Stored records

/---

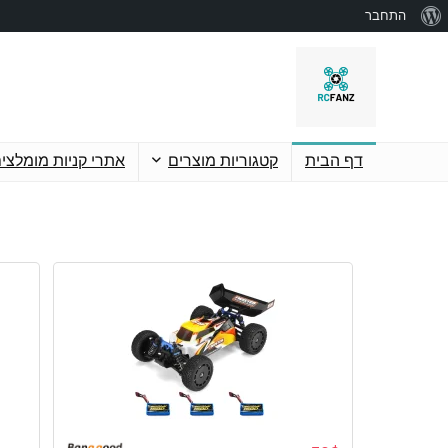
התחבר
דף הבית
קטגוריות מוצרים
אתרי קניות מומלצי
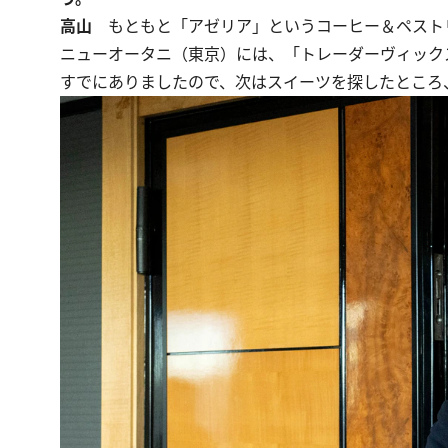
高山
もともと「アゼリア」というコーヒー＆ペスト
ニューオータニ（東京）には、「トレーダーヴィック
すでにありましたので、次はスイーツを探したところ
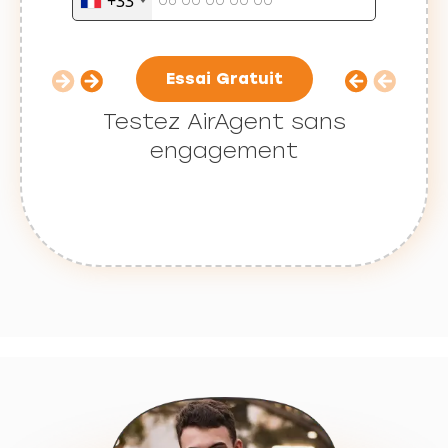
+33
Essai Gratuit
Testez AirAgent sans
engagement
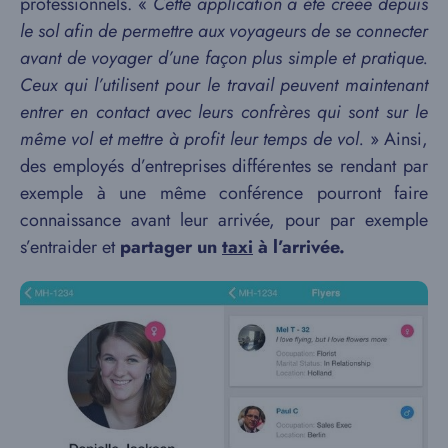
professionnels. «
Cette application a été créée depuis
le sol afin de permettre aux voyageurs de se connecter
avant de voyager d’une façon plus simple et pratique.
Ceux qui l’utilisent pour le travail peuvent maintenant
entrer en contact avec leurs confrères qui sont sur le
même vol et mettre à profit leur temps de vol.
» Ainsi,
des employés d’entreprises différentes se rendant par
exemple à une même conférence pourront faire
connaissance avant leur arrivée, pour par exemple
s’entraider et
partager un
taxi
à l’arrivée.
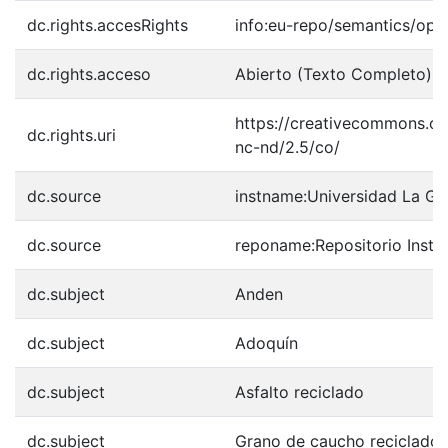
dc.rights.accesRights
info:eu-repo/semantics/op
dc.rights.acceso
Abierto (Texto Completo)
https://creativecommons.or
dc.rights.uri
nc-nd/2.5/co/
dc.source
instname:Universidad La G
dc.source
reponame:Repositorio Insti
dc.subject
Anden
dc.subject
Adoquín
dc.subject
Asfalto reciclado
dc.subject
Grano de caucho reciclado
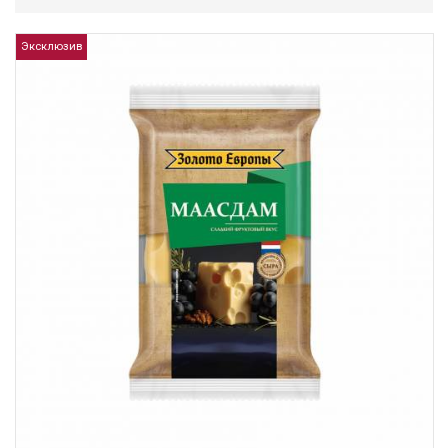
Эксклюзив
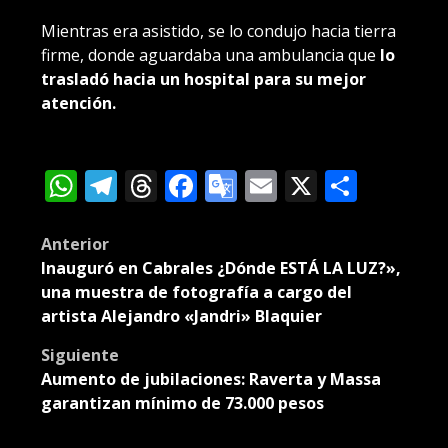
Mientras era asistido, se lo condujo hacia tierra
firme, donde aguardaba una ambulancia que
lo
trasladó hacia un hospital para su mejor
atención.
WhatsApp
Telegram
Threads
Facebook
Google
Email
X
Compa
Translate
Post
Anterior
Inauguró en Cabrales ¿Dónde ESTÁ LA LUZ?»,
navigation
una muestra de fotografía a cargo del
artista Alejandro «Jandri» Blaquier
Siguiente
Aumento de jubilaciones: Raverta y Massa
garantizan mínimo de 73.000 pesos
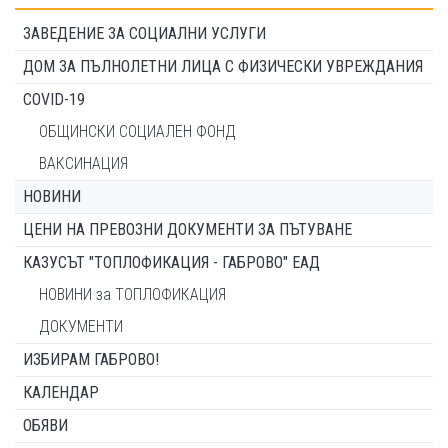
ЗАВЕДЕНИЕ ЗА СОЦИАЛНИ УСЛУГИ
ДОМ ЗА ПЪЛНОЛЕТНИ ЛИЦА С ФИЗИЧЕСКИ УВРЕЖДАНИЯ
COVID-19
ОБЩИНСКИ СОЦИАЛЕН ФОНД
ВАКСИНАЦИЯ
НОВИНИ
ЦЕНИ НА ПРЕВОЗНИ ДОКУМЕНТИ ЗА ПЪТУВАНЕ
КАЗУСЪТ "ТОПЛОФИКАЦИЯ - ГАБРОВО" ЕАД
НОВИНИ за ТОПЛОФИКАЦИЯ
ДОКУМЕНТИ
ИЗБИРАМ ГАБРОВО!
КАЛЕНДАР
ОБЯВИ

\---

Rename "dc.subject" to "dc.keyword" everywhere in the text of all the records above, changing nothing else. Give that text back without the pictures.

התחבר
דף הבית
קטגוריות מוצרים
אתרי קניות מומלצי
高山
もともと「アゼリア」というコーヒー＆ペスト
ニューオータニ（東京）には、「トレーダーヴィック
すでにありましたので、次はスイーツを探したところ
+33
Essai Gratuit
Testez AirAgent sans
engagement
professionnels. «
Cette application a été créée depuis
le sol afin de permettre aux voyageurs de se connecter
avant de voyager d’une façon plus simple et pratique.
Ceux qui l’utilisent pour le travail peuvent maintenant
entrer en contact avec leurs confrères qui sont sur le
même vol et mettre à profit leur temps de vol.
» Ainsi,
des employés d’entreprises différentes se rendant par
exemple à une même conférence pourront faire
connaissance avant leur arrivée, pour par exemple
s’entraider et
partager un
taxi
à l’arrivée.
dc.rights.accesRights
info:eu-repo/semantics/op
dc.rights.acceso
Abierto (Texto Completo)
https://creativecommons.or
dc.rights.uri
nc-nd/2.5/co/
dc.source
instname:Universidad La G
dc.source
reponame:Repositorio Insti
dc.keyword
Anden
dc.keyword
Adoquín
dc.keyword
Asfalto reciclado
dc.keyword
Grano de caucho reciclado
Эксклюзив
Mientras era asistido, se lo condujo hacia tierra
firme, donde aguardaba una ambulancia que
lo
trasladó hacia un hospital para su mejor
atención.
WhatsApp
Telegram
Threads
Facebook
Google
Email
X
Compa
Translate
Post
Anterior
Inauguró en Cabrales ¿Dónde ESTÁ LA LUZ?»,
navigation
una muestra de fotografía a cargo del
artista Alejandro «Jandri» Blaquier
Siguiente
Aumento de jubilaciones: Raverta y Massa
garantizan mínimo de 73.000 pesos
ЗАВЕДЕНИЕ ЗА СОЦИАЛНИ УСЛУГИ
ДОМ ЗА ПЪЛНОЛЕТНИ ЛИЦА С ФИЗИЧЕСКИ УВРЕЖДАНИЯ
COVID-19
ОБЩИНСКИ СОЦИАЛЕН ФОНД
ВАКСИНАЦИЯ
НОВИНИ
ЦЕНИ НА ПРЕВОЗНИ ДОКУМЕНТИ ЗА ПЪТУВАНЕ
КАЗУСЪТ "ТОПЛОФИКАЦИЯ - ГАБРОВО" ЕАД
НОВИНИ за ТОПЛОФИКАЦИЯ
ДОКУМЕНТИ
ИЗБИРАМ ГАБРОВО!
КАЛЕНДАР
ОБЯВИ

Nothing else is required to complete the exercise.